(ENUNCIADO) Reescribe el fragmento del texto sobre la Knoll Planning Unit desde "Con la creación" hasta "fue absolutamente innovador." y sustituye "espacio de trabajo" por "entorno laboral".

(TEXTO ANALIZADO)
Con la creación de la Knoll Planning Unit, Florence desarrolló un enfoque diferente sobre cómo se debía abordar el espacio de trabajo. Como parte integral del proceso de diseño llevaba a cabo un análisis de las necesidades de espacio, y realizaba una serie de entrevistas intensivas -tanto a los ejecutivos de las compañías como a su personal- recopilando y evaluando en detalle sus necesidades reales.   A lo largo de este proceso, el diseñador de interiores se convirtió en un elemento activo dentro de una síntesis que involucraba el espacio, el mobiliario, el equipamiento técnico, la elección de los colores y los textiles, y la selección del arte, los gráficos y los detalles de terminación. Hoy en día este proceso resulta habitual, pero en aquel momento fue absolutamente innovador.

Registros de coordenadas de puntos de referencia:
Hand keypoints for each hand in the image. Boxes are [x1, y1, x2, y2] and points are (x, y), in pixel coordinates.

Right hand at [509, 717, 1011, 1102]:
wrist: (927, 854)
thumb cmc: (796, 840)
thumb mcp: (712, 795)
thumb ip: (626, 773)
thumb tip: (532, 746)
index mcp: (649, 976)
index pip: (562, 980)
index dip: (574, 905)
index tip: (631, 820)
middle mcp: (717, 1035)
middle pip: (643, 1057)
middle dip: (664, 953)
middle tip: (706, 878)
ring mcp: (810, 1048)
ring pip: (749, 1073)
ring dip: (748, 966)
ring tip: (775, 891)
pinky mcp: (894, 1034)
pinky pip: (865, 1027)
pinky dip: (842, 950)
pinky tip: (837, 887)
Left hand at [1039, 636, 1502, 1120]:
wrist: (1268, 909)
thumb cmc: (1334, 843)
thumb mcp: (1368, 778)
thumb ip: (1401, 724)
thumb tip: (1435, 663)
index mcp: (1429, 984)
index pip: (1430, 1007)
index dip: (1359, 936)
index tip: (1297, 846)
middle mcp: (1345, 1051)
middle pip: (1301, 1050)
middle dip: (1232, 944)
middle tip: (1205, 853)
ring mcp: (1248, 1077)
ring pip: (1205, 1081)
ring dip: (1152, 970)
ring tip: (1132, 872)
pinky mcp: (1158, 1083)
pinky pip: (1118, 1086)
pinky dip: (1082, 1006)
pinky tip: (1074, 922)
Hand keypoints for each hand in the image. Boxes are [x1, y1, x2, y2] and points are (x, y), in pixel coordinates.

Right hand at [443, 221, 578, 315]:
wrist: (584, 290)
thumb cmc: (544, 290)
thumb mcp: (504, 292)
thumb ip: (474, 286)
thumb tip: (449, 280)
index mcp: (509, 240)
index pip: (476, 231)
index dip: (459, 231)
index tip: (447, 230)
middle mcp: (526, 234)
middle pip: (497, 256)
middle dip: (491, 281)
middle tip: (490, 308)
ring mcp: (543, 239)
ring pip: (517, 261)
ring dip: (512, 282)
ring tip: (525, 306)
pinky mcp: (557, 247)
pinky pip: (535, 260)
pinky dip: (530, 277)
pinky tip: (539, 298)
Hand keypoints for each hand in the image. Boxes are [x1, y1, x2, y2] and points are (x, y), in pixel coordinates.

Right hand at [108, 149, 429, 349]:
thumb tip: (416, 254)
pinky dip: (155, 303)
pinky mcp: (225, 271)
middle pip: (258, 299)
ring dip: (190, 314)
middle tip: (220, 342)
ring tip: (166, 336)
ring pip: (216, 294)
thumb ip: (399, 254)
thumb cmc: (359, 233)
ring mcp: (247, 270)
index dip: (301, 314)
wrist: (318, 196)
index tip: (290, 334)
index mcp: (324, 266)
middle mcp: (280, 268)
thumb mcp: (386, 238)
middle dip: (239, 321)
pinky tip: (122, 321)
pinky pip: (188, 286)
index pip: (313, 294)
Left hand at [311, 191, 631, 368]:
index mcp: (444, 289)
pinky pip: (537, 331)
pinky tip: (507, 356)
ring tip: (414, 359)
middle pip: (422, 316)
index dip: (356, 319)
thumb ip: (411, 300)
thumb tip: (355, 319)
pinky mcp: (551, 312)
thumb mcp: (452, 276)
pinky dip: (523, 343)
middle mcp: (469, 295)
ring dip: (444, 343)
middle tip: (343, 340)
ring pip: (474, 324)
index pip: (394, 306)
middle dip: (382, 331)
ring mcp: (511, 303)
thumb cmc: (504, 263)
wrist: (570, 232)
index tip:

(PROBLEMA RESUELTO)
Con la creación de la Knoll Planning Unit, Florence desarrolló un enfoque diferente sobre cómo se debía abordar el entorno laboral. Como parte integral del proceso de diseño llevaba a cabo un análisis de las necesidades de espacio, y realizaba una serie de entrevistas intensivas -tanto a los ejecutivos de las compañías como a su personal- recopilando y evaluando en detalle sus necesidades reales.   A lo largo de este proceso, el diseñador de interiores se convirtió en un elemento activo dentro de una síntesis que involucraba el espacio, el mobiliario, el equipamiento técnico, la elección de los colores y los textiles, y la selección del arte, los gráficos y los detalles de terminación. Hoy en día este proceso resulta habitual, pero en aquel momento fue absolutamente innovador.